Re: Manchester United 4-3 Manchester City (20.09.2009)
Wspaniały mecz! Piękne derby! O meczu zostało już wszystko napisane, o występie poszczególnych zawodników również, dlatego nie będę tego robić i ja.
Pierwsza połowa w naszym wykonaniu zwyczajnie słaba. Oddaliśmy pole City, oprócz bramki Roo, którą zdobył przez gapiostwo obrońców The Citizens to nie przeprowadziliśmy żadnej godnej odnotowania akcji. W przerwie SAF powiedział pewnie kilka ostrych słów w szatni i gra zaczęła nam się układać. Miażdżyliśmy City posiadaniem piłki. Był okres, że nie mogli wyjść z własnej połowy, przez 10-15 minut. Mieliśmy wiele klarownych okazji, ale ich nie wykorzystaliśmy (Berba). Błysnął Ryan i Darren. No i ten gol Owena :twisted: Po prostu coś wspaniałego. City nie powinno mieć żadnych pretensji, bo to nam należało się zwycięstwo. Oddaliśmy o wiele więcej strzałów, mieliśmy więcej okazji, prowadziliśmy grę i to my byliśmy bardziej zdeterminowani, żeby odnieść zwycięstwo w derbach. City zdobyła 2 gole po błędach naszej defensywy, a konkretnie Fostera i Rio, dlatego powinni się cieszyć z tych 3 bramek i z tego, że wczoraj świetny był Given.
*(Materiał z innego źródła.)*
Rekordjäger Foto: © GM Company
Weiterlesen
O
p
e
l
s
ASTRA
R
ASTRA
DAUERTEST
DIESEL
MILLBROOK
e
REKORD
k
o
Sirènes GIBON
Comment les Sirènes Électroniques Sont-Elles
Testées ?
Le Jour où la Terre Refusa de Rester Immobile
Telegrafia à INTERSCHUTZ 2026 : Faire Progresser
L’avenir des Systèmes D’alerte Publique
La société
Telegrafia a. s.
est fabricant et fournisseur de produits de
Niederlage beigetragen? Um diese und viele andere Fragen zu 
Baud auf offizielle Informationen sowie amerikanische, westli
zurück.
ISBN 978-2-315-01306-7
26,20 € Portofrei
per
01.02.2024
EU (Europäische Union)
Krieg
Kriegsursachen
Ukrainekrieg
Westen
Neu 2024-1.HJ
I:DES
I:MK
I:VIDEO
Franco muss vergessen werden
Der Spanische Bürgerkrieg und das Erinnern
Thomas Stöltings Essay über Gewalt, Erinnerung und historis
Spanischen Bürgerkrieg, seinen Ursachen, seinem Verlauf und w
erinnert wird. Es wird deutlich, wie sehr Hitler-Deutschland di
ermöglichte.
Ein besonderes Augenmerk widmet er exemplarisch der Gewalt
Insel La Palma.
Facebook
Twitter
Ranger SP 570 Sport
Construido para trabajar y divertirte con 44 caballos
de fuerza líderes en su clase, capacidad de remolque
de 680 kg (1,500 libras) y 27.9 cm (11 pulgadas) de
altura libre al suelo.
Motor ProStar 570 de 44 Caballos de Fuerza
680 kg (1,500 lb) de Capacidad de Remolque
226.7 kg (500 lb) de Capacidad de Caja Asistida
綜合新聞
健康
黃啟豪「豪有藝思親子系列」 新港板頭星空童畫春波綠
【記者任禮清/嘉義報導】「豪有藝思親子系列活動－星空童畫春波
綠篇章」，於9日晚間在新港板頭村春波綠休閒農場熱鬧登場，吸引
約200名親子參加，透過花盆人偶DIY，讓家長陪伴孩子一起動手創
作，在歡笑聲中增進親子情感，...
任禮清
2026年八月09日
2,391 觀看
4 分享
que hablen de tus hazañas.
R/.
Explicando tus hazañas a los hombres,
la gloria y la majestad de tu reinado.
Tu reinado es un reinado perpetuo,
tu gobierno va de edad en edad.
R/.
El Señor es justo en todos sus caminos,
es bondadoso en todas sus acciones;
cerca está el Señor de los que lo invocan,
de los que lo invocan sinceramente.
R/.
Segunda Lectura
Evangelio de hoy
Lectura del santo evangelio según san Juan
Na plus od nas wczoraj - Pat, Fletch, Owen, Ando, Giggs, Roo. Słaby mecz Berby, Parka, Fostera. Mizeria Vidica i Oszeja. Błędu nie ustrzegł się Rio.
MANCHESTER IS RED !!! :twisted: <jupi>
"Kto parę razy dostał po ryju i wie, że nie jest ze szkła, ten czuje że żyje. Dopiero wtedy, gdy balansuje na krawędzi."